Critique du volume manga
Publiée le Mercredi, 19 Juin 2024
Alors que de sinistres événements ont commencé à avoir lieu, Sui et Shôko ont fini par en découvrir l'origine: un chien affamé invisible, né de l'imagination de Sui. Avec l'aide de Tetsuya, le petit ami de Sui lui aussi invisible et créé par cette dernière, nos héroïnes tentent de trouver un moyen d'arrêter l'animal enragé, mais il semble particulièrement difficile de lutter contre quelque chose d'invisible. Et pendant ce temps, Sui, au plus profond d'elle-même, ressent un sentiment de culpabilité toujours plus fort à l'idée d'être à l'origine des récents événements, et même d'avoir créé ce chien qui erre dans la douleur, éternellement affamé. Si bien que, bientôt, cette adolescente, déjà mal dans sa peau à l'origine, se met à penser que pour mettre fin à tout ça, la meilleure solution serait peut-être qu'elle-même disparaisse...
L'heure est venue pour Blank Space de se conclure avec ce troisième opus qui est plus épais que les précédents avec ses 250 pages et quelques et qui, en conséquence coûte également un petit peu plus cher (1€ de plus). Et le moins que l'on puisse dire sans spoiler, c'est que Kon Kumakura parvient à offrir à son histoire un final particulièrement intéressant dans son déroulement.
Ce déroulement, il passe avant tout par le mal-être de Sui qui la pousse à vouloir disparaître,pensant ainsi que tout ce qu'elle a créé disparaîtra en même temps qu'elle. Dans ses tourments bien représentés, la jeune fille reste attachante, et on se soucie vraiment de son sort, d'autant plus que deux interrogations se font bien présentes à son sujet. Tout d'abord, a-t-elle vraiment raison de penser que tout ira mieux si elle disparaît ? La réponse est sans aucun doute non, tant on a bien pu voir qu'elle n'est plus seule, en particulier grâce à Shôko qui cristallise encore ici la force de leur amitié et qui fera tout pour elle. Ensuite, est-ce que sa disparition entraînera vraiment, en même temps qu'elle, la disparition des êtres invisibles sortis de son imagination ? La réponse est plus complexe qu'il n'y paraît, non seulement car les "êtres du vide" sont plus nombreux qu'elle ne le pense et ne viennent pas tous d'elle (ce qui permettra d'offrir un rôle aux différents personnages secondaires précédemment installés, comme Ichiko ou Nakamichi), mais aussi parce que le pouvoir de l'imagination est bien plus fort que ça. Et peut-être est-ce là l'idée la plus forte de l'oeuvre: la force que l'imagination peut avoir quelle que soit la forme qu'elle prend (l'esprit, les rêves, l'écriture, les histoires...), et le fait que toutes ces sources d'imagination continuent à vivre tant qu'on pense à elles et qu'on les transmet.
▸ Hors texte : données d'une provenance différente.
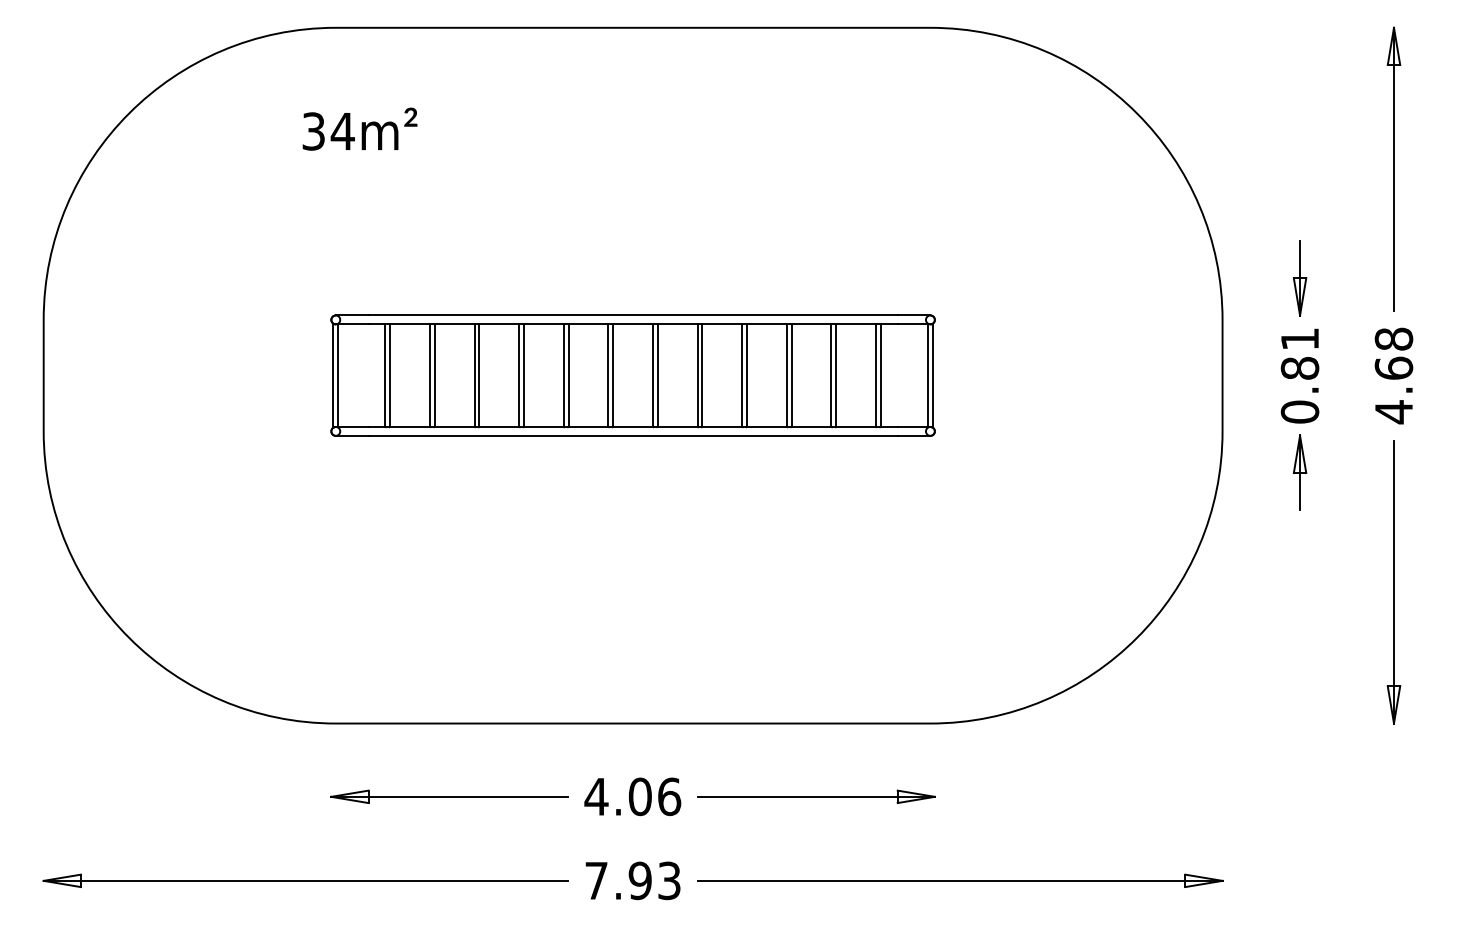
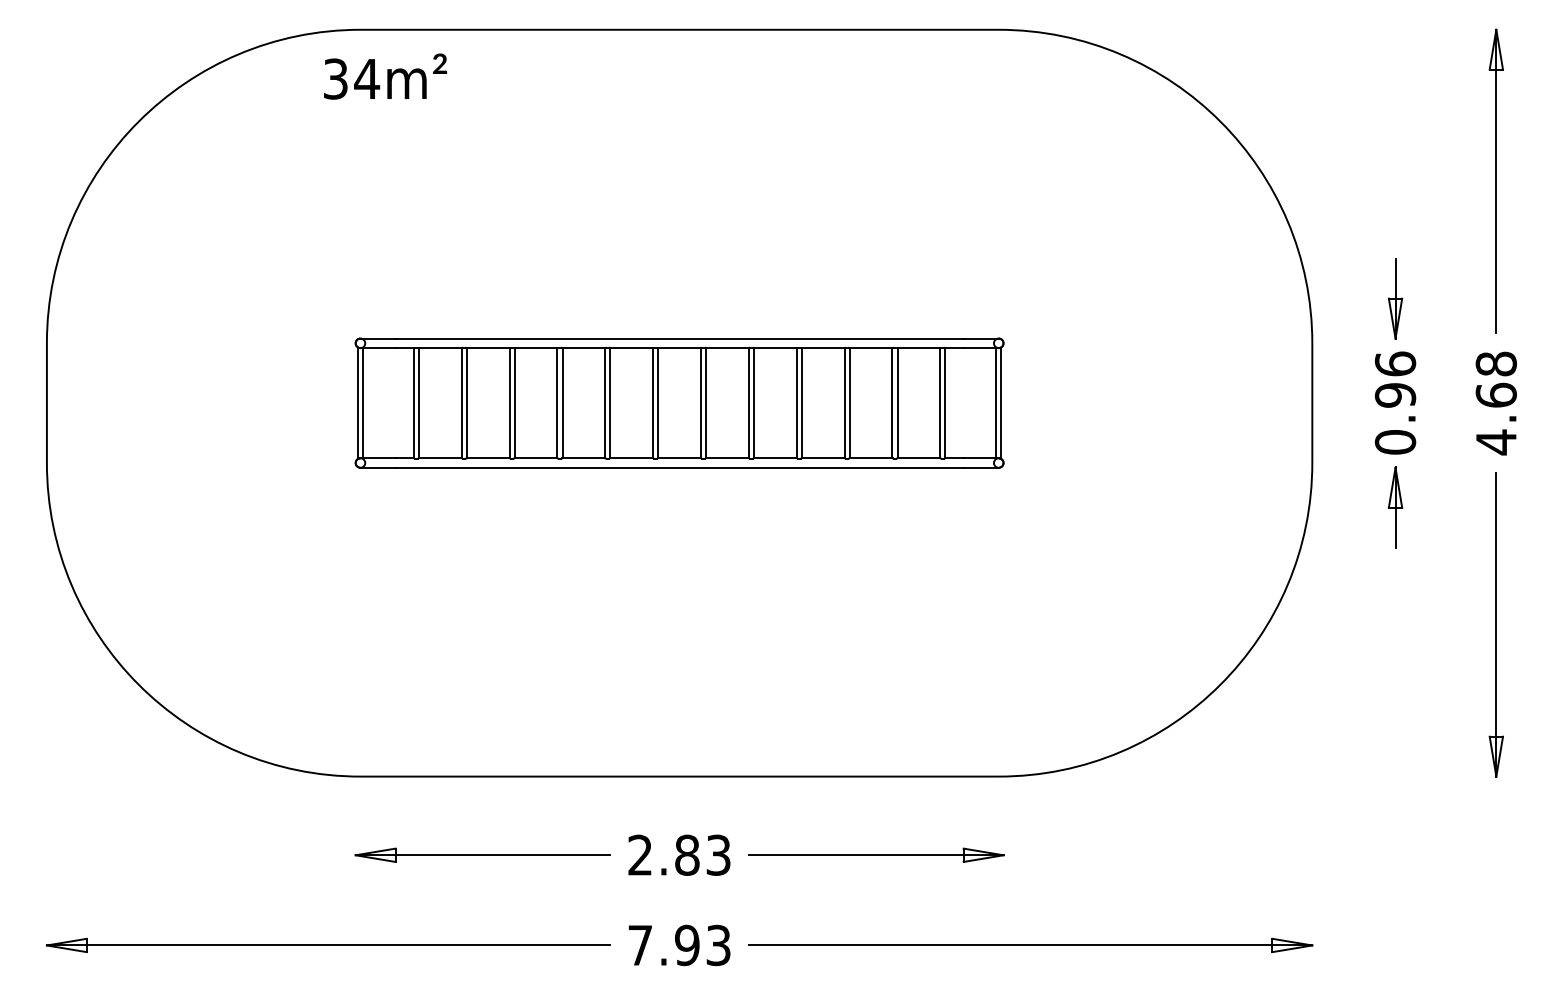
text: (360, 129) -> (385, 76), moved
text: (1300, 353) -> (1395, 379), 0.81 -> 0.96
text: (633, 796) -> (679, 854), 4.06 -> 2.83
Pour bien cristalliser ses idées, l'auteur n'hésite pas à aller assez loin dans ses rebondissements (ne serait-ce qu'en brouillant certaines frontières autour des rêves à différents moments), et à offrir pas mal de chouettes petites idées visuelles parfois un peu folles, surtout quand il s'agit de représenter l'invisible et de nous en faire ressentir la présence (le blanc vide et les onomatopées ne sont que deux des exemples les plus flagrants), les dernières doubles-pages étant même très représentatives de cette idée.
A l'arrivée, Blank Space nous séduit jusqu'au bout. A la fois récit d'amitié fort, portrait social poignant de son héroïne en plein mal-être, et ode à la force que peut avoir l'imagination sous toutes ses formes, l'oeuvre a le mérite de sortir quelque peu des sentiers battus dans sa narration et dans ses visuels, pour cristalliser de plus belle ses sujets.